Development environment (not in production deployment docs yet)

• Single command deployment per stack
• Encrypted credentials in .env.enc files (AES-256-CBC)
• Automatic service configuration (API keys, passwords, integrations)
• Idempotent scripts - safe to re-run

• NVIDIA GTX 970 passthrough to unprivileged LXC
• Jellyfin hardware transcoding (447 fps / 18.64x real-time tested)
• Immich ML acceleration for face/object recognition
• Automatic driver installation and cgroup configuration

• Every LXC has Promtail (log shipping) + cAdvisor (metrics)
• Central Grafana with pre-imported production dashboards
• 30-day retention for metrics and logs
• Automated Prometheus datasource configuration

• Unprivileged LXC containers with UID/GID mapping
• Encrypted secrets management
• Network isolation per stack
• Regular automated updates via Watchtower

This is a production homelab optimized for a specific environment. It uses hardcoded values for reliability and simplicity:

• Network: 192.168.1.x range, vmbr0 bridge, 192.168.1.1 gateway
• Storage: ZFS pool named datapool
• Timezone: Europe/Istanbul
• Passwords: Pre-encrypted in .env.enc files

Not plug-and-play by design. To adapt: fork the repo, modify hardcoded values in scripts/configs, re-encrypt secrets with your key, test thoroughly.

├── installer.sh           # One-line installer entry point
├── scripts/               # Deployment automation
│   ├── deploy-stack.sh   # Stack deployment orchestrator
│   ├── lxc-manager.sh    # LXC lifecycle management
│   └── helper-*.sh       # Utilities (menus, encryption, etc.)
├── docker/               # Service stacks (compose files + configs)
│   ├── media/           # 15+ media services
│   ├── monitoring/      # Prometheus + Grafana + Loki
│   ├── files/           # Download managers
│   ├── webtools/        # Dashboard + productivity
│   ├── proxy/           # Cloudflare tunnel
│   ├── backup/          # Backrest
│   └── gameservers/     # Game servers
└── stacks.yaml          # Central configuration (IPs, resources, etc.)

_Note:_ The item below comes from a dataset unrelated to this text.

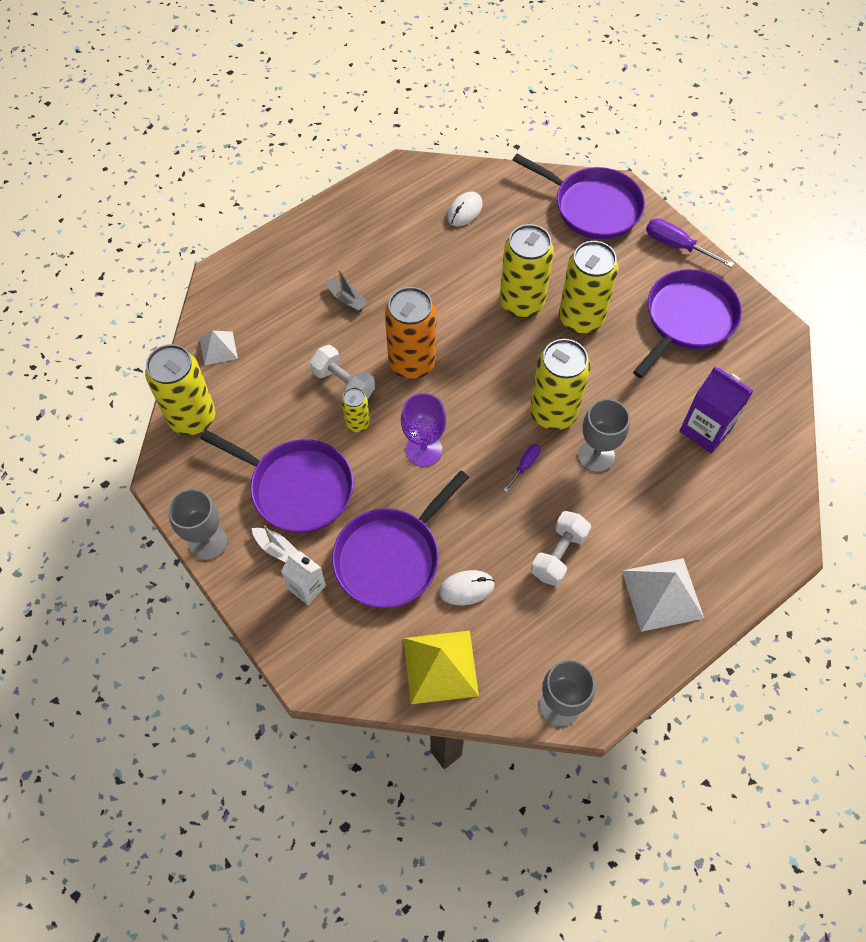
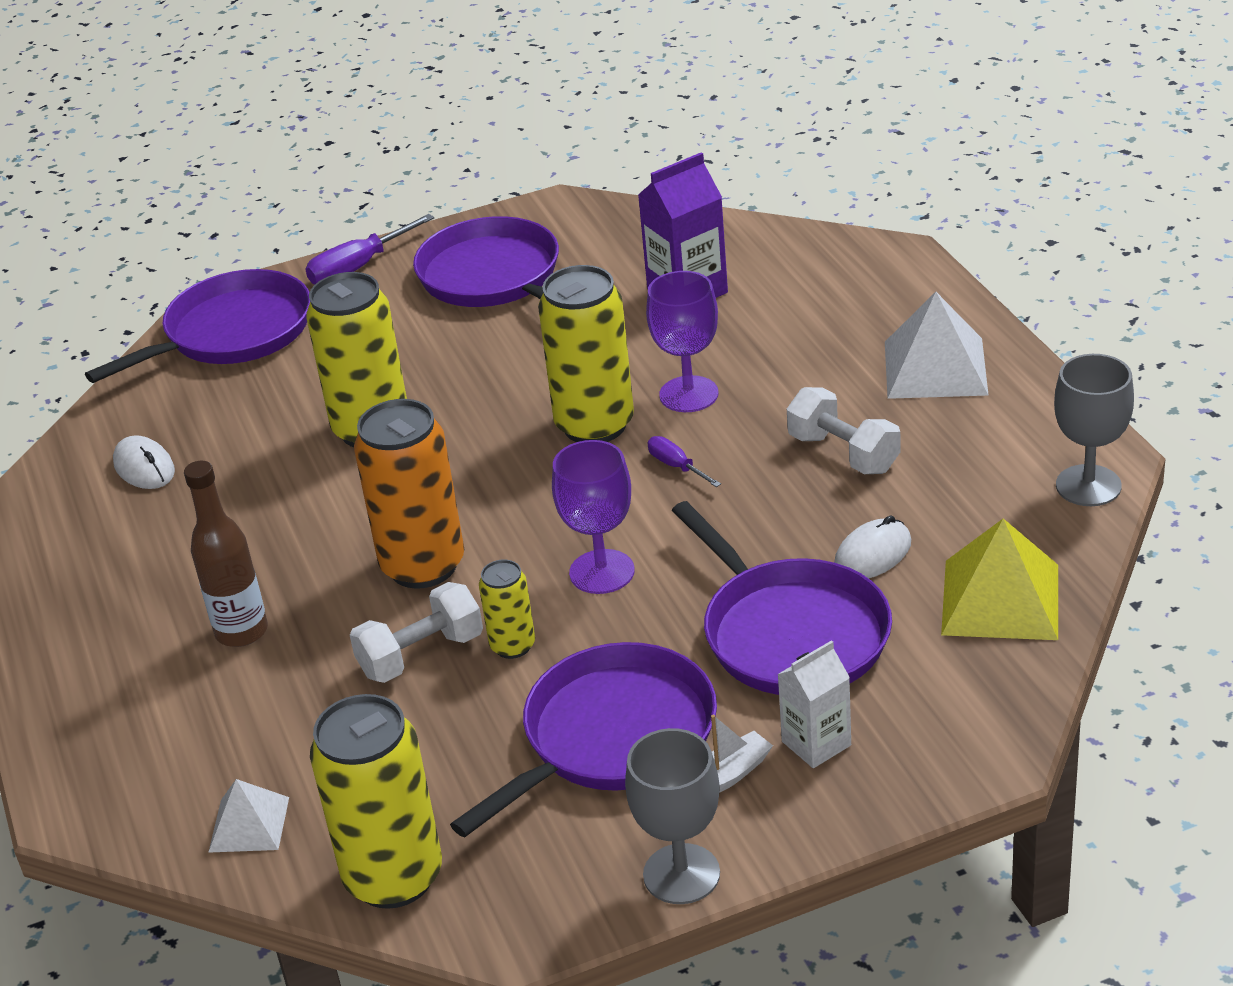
camera: 70 degrees left, 25 degrees down
grey boat [326,269,368,311] -> brown bottle [184,461,268,647]
white mouse [439,570,495,605] -> white mouse turned 45 degrees clockwise [834,515,911,578]
yellow can [559,241,618,334] -> none
grey goblet [578,399,630,473] -> purple goblet [646,271,718,412]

• Proxmox VE 9.x with ZFS storage
• Network: vmbr0 bridge, 192.168.1.x range
• Optional: NVIDIA GPU for hardware transcoding/ML

Tested with NVIDIA GTX 970 for Jellyfin transcoding (447 fps / 18.64x) and Immich ML acceleration.

Setup: Run Helper Menu → Setup GPU Passthrough (NVIDIA) → Reboot → Deploy media stack

• Automatic driver installation, cgroup config, device passthrough
• Works in unprivileged LXC with custom container runtime patches

• Unprivileged LXC containers with UID/GID mapping (101000:101000 → 1000:1000)
• Encrypted credentials: All passwords in .env.enc files (AES-256-CBC with pbkdf2)
• Single master password during deployment decrypts all secrets
• Network isolation per stack with dedicated Docker networks
• Automated updates via Watchtower (4x daily schedule)

This project is licensed under the MIT License - see the LICENSE file for details.